Why is brewing coffee so complicated that you need mathematics to investigate it? Coffee is complex on many levels. Chemically it is a mixture of nearly 2,000 chemicals, a similar level of chemical complexity to that found in wine. A ground coffee bed is also affected by several different physical features – firstly there is the shape of the coffee bed, for instance cylindrical or conical is important. Then there is the size and spatial distribution of the grains within the bed, these control how fast water flows through the bed and the area available for extraction of coffee. Finally, the individual grains are themselves porous: water has to infiltrate the grains and dissolve their soluble content before extraction can begin.
A recent study we carried out on the effects of grind size on coffee extraction brought home to us how much we don’t understand about coffee brewing, and how much potential there is for mathematics to improve the taste and reduce economic and environmental costs of this industry. We developed mathematical models to describe espresso coffee extraction from coffee beds made with different size settings on a commercial grinder and compared them with an experiment. For each grind setting the same amount of coffee and the same amount of water was used. How would you expect the amount of coffee extracted from the coffee bed to change as we grind the coffee more finely?
We thought that finer grinding would lead to increased extraction of the coffee. This is caused by a “triple whammy” of factors including (1) increasing the flow resistance of the bed so water spends more time in contact with coffee, (2) a higher surface area for exchange between the grains and the water, (3) shorter distances for coffee to travel to get out of the grains.
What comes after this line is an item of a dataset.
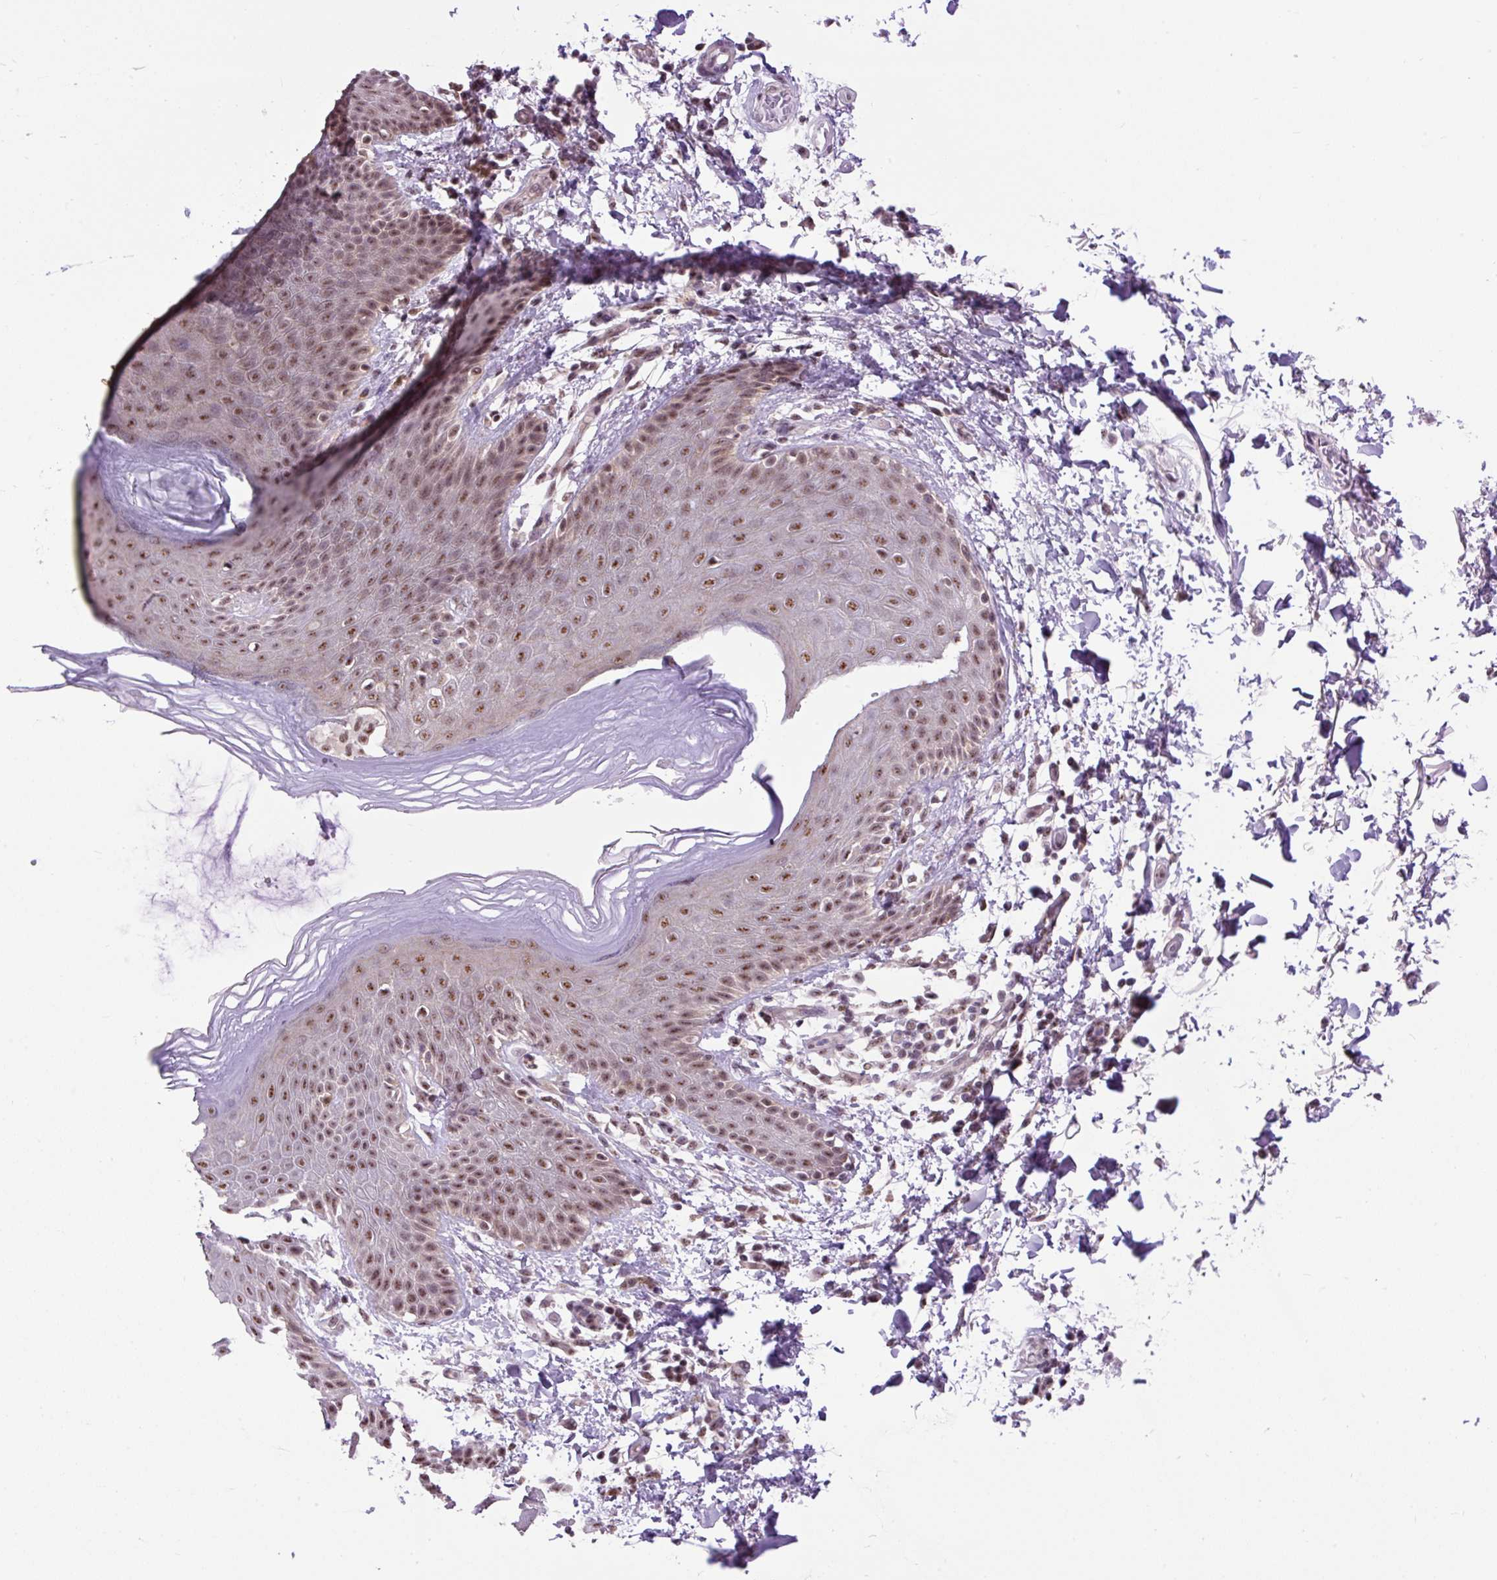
{"staining": {"intensity": "moderate", "quantity": ">75%", "location": "nuclear"}, "tissue": "skin", "cell_type": "Epidermal cells", "image_type": "normal", "snomed": [{"axis": "morphology", "description": "Normal tissue, NOS"}, {"axis": "topography", "description": "Peripheral nerve tissue"}], "caption": "The immunohistochemical stain shows moderate nuclear positivity in epidermal cells of normal skin. (brown staining indicates protein expression, while blue staining denotes nuclei).", "gene": "SMC5", "patient": {"sex": "male", "age": 51}}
What was surprising was that the real-life experiment didn’t agree with our model. The increasing extraction with decreasing grind size trend was followed up to a point and then reversed. This, of course, wasn’t a setback: it was a chance to learn something new.
After a week or so of confusion we realised that the result could be explained if the water was only reaching part of the coffee bed. When we adjusted our models to only allow the water access to a fraction of available coffee we were able to reproduce the experimental data. Our next mathematical step is to investigate potential mechanisms to explain this. However, we already have enough information to potentially have a significant impact on the coffee industry.
Figure 1: The orange line shows how the extraction yield initially increases as the grind setting is increased. This is assuming a partially clogged flow.
Conventional barista wisdom agrees with the original model: grind smaller for stronger coffee. Our results say you may need to grind coarser for stronger coffee. Or grind coarser and you can use less coffee. Making a small saving of even 1% of the coffee required for a shot of espresso could be an enormous economic boost to the coffee industry. A small pilot study at a coffee shop involved in this research suggests that much greater savings are possible. More importantly it would avoid the environmental costs of gathering, roasting, transporting, grinding and then disposing of thousands of tonnes of coffee every year.
I’m writing this while sipping my morning coffee. Wouldn’t it be great if mathematics could help us enjoy better coffee while reducing the economic and environmental costs?